We're a full service end-to-end contact center shop in an area where customers are looking for a better platform for them to innovate on.

A lot of folks are seeing that if you're going to leverage this wave of AI that is here and increasing, you're going to need a modern cloud platform to base that on, and that's fundamentally what we have here at Five9.

FierceTelecom: Where is Five9 in terms of using machine learning and artificial intelligence?

Trollope: We launched our  AI platform, which is called Five 9 Genius, about two months ago. We believe that the self-learning contact center is really where the future is at and Five 9 Genius is our platform to do that.

When you look at the contact center, it’s a really rich place for machine learning because there's a tremendous about of data that flows through contact centers; all of the things your customers are saying to you, essentially.

There's a lot of dark data, such as voice recordings, that is sitting in the contract center. Voice recordings and every call that goes through our network gets recorded on behalf of the customer. In the past, they really weren't that useful because voice technology hasn't really been there until just very recently.

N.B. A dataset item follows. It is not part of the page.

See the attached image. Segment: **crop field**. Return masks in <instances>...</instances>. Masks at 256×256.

If you think about the progress that Amazon has made with Alexa or that Google has made with its voice recognition stuff, voice recognition is now largely a solved problem.

We can now apply those technologies to voice recordings and all of sudden you can get things like real time transcription. With real time transcription you're also seeing an AI field that has been developing for some time but now it's accelerating and that's natural language understanding. Rather than just having a fairly monolithic, bunch of unstructured data, which is the text of what every customer said, now I can start to classify it and drive intent from that data and understand the sentiment. Those technologies have been in the infant stage for the last 20 years and in the last year or two they've really accelerated with machine learning.

FierceTelecom: What would be some examples of how this dark data could be utilized?

Trollope: This deep learning of convolutional neural networks has opened up these fields, such as natural langue understanding and automatic speech recognition, to a place to where they are driving incredible value. Our platform, Five 9 Genius, is our starting platform and we believe the future for us is in helping customers make sense of all of that data using AI, and also providing a better experience for their customers using AI.

If you can transcribe and understand the conversation that the customer is having in real time, and also simultaneously understand the knowledge base of the company, you can start to automatically tie what the customer is saying into the knowledge base and prompt the agent with intelligent actions. You can make your agents smarter and augment your customer support agents so they can give better answers faster.

A long time ago when I was actually taking phone calls, I realized the secret to customer service was knowing the answers to every question. If you know the answer to every question, then as soon as the customer started asking you could give them the right answer instantly. Customers love that. There's nothing better than getting your problem solved immediately by a very helpful person.

In the real world that takes a lot of training of your agents but it's just not feasible given the complexity of most products being supported. In this new world, AI can make that possible. AI will improve handle times, improve customer satisfaction and even eventually be able to take the calls automatically

FierceTelecom: So are any of the features you just described available today?

Trollope: Everything I just described is in the future, but we have some machine learning in our platform and some AI in our own cloud platform, which is natural language processing. The direction of Five 9 Genius is to open up the dark data that is running through our pipes so other companies can apply AI and machine learning to it.

We're investing in that, but the Genius platform is really about opening up that data to third parties. We have a whole host of third parties that leverage machine learning and other technologies that are already building on our platform. It's early days in this transformation, but I think you'll see it accelerate pretty quickly.